Se con la parola "storico", si vuole indicare un evento effettivamente
accaduto, nella realtà oggettiva del nostro mondo, se si vuole
affermare che non si tratta di qualcosa di mitico e di fiabesco, allora
non vi è dubbio che la risurrezione di Gesù è un
fatto storico. Se invece con la parola "storico", si intendesse
un evento storicamente dimostrabile alla stregua di qualsiasi altro evento
di questo mondo, allora è evidente che sarebbe arduo attribuire
la nozione di "fatto storico" alla risurrezione di Gesù.
La sua accoglienza non può essere frutto solo di un procedimento
razionale (anche se tutti possono arrivare a cogliere gli effetti storici
dell'evento pasquale: il sepolcro vuoto, il mutamento repentino degli
apostoli, l'accendersi improvviso della speranza nel ritorno imminente
del Signore
), ma è frutto di un dono più grande, il
dono della fede, che permette di comprendere la verità piena di
questo mistero e di viverlo come l'evento capace di dare senso a tutta
la vita, personale e comunitaria.
Non solo. Il Cristianesimo non annuncia solo l'immortalità dell'anima,
bensì anche la risurrezione della carne. Perché l'uomo è
fatto di anima e di corpo, profondamente intrecciati tra loro.

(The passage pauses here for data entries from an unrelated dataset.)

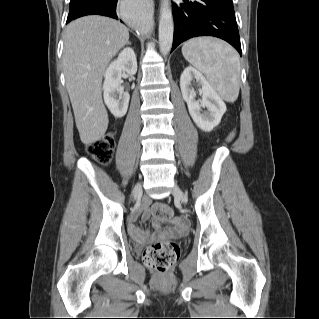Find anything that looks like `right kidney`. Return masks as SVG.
I'll list each match as a JSON object with an SVG mask.
<instances>
[{
    "mask_svg": "<svg viewBox=\"0 0 319 319\" xmlns=\"http://www.w3.org/2000/svg\"><path fill=\"white\" fill-rule=\"evenodd\" d=\"M122 72L134 75L137 72V60L132 48H124L104 73L103 97L110 112L123 117L128 109L130 95L120 86Z\"/></svg>",
    "mask_w": 319,
    "mask_h": 319,
    "instance_id": "right-kidney-1",
    "label": "right kidney"
}]
</instances>
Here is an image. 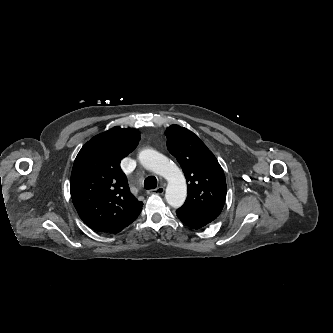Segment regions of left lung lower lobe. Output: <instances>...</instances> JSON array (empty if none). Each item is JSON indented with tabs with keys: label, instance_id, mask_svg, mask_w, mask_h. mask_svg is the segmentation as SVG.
<instances>
[{
	"label": "left lung lower lobe",
	"instance_id": "0a47b994",
	"mask_svg": "<svg viewBox=\"0 0 333 333\" xmlns=\"http://www.w3.org/2000/svg\"><path fill=\"white\" fill-rule=\"evenodd\" d=\"M177 217L187 226L199 229L204 227L208 223L212 222L216 219V217H212L205 214L196 213L182 207L176 210Z\"/></svg>",
	"mask_w": 333,
	"mask_h": 333
}]
</instances>
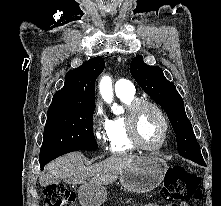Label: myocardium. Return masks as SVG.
Wrapping results in <instances>:
<instances>
[{
    "label": "myocardium",
    "mask_w": 221,
    "mask_h": 206,
    "mask_svg": "<svg viewBox=\"0 0 221 206\" xmlns=\"http://www.w3.org/2000/svg\"><path fill=\"white\" fill-rule=\"evenodd\" d=\"M143 107H148L153 109L160 117L163 123V136L160 142L156 145L150 146L146 145L140 137L138 124H137V117L139 110ZM127 119V128L129 132V137L133 145L140 150L143 151H157L161 149L164 144L166 143L170 131L169 122L167 119L166 114L164 111L154 102L148 100H136L133 104L128 107V111L126 114Z\"/></svg>",
    "instance_id": "f54148a6"
}]
</instances>
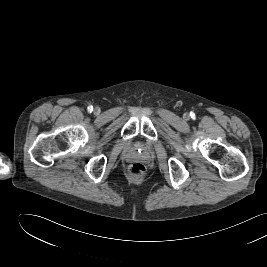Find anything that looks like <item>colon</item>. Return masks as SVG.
<instances>
[{"label":"colon","instance_id":"colon-1","mask_svg":"<svg viewBox=\"0 0 267 267\" xmlns=\"http://www.w3.org/2000/svg\"><path fill=\"white\" fill-rule=\"evenodd\" d=\"M145 172H146V168L141 163H133L129 167V173L134 178H141V177H143L144 174H145Z\"/></svg>","mask_w":267,"mask_h":267}]
</instances>
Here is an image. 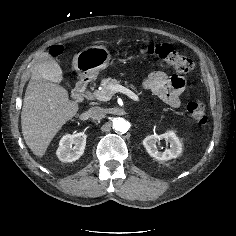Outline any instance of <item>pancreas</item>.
I'll return each mask as SVG.
<instances>
[{"label":"pancreas","mask_w":236,"mask_h":236,"mask_svg":"<svg viewBox=\"0 0 236 236\" xmlns=\"http://www.w3.org/2000/svg\"><path fill=\"white\" fill-rule=\"evenodd\" d=\"M120 82L121 81H119L117 79H113L111 77L103 79L101 81L102 90L94 92L93 93V97L96 98L95 94L97 92L103 93L104 95L112 96L115 92L111 90V86L120 85ZM131 86L134 87L133 85H131Z\"/></svg>","instance_id":"obj_1"}]
</instances>
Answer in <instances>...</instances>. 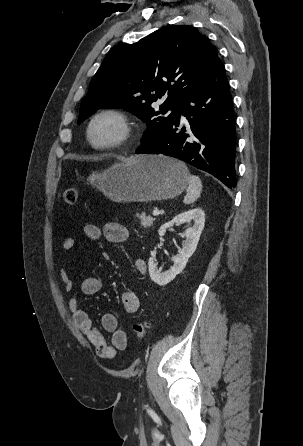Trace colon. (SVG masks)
Masks as SVG:
<instances>
[{"label": "colon", "mask_w": 303, "mask_h": 446, "mask_svg": "<svg viewBox=\"0 0 303 446\" xmlns=\"http://www.w3.org/2000/svg\"><path fill=\"white\" fill-rule=\"evenodd\" d=\"M64 201L69 205H74L78 200V191L74 187L67 188L63 193ZM133 332L135 336L143 340L147 334V324L144 321H139L133 324Z\"/></svg>", "instance_id": "5ec220e1"}]
</instances>
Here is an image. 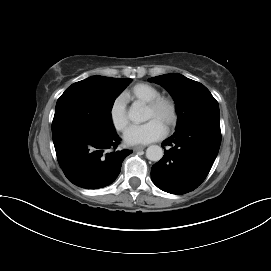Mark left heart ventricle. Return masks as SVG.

Questa è la Pasqua cristiana. Questo è il cuore dell'esperienza
cristiana: Gesù è risorto! In Lui tutto vive. Come canta
un prefazio pasquale: "Per mezzo di lui si aprono ai credenti le
porte del regno dei cieli. In lui morto è redenta la nostra morte,
in lui risorto tutta la vita risorge".
Di questo ha bisogno la generazione del nostro tempo: di non intristire
di fronte all'angoscia del morire, perché la morte non è
l'ultima parola.
Con l'augurio di una Pasqua cristiana, insieme a don Guido e a don Davide.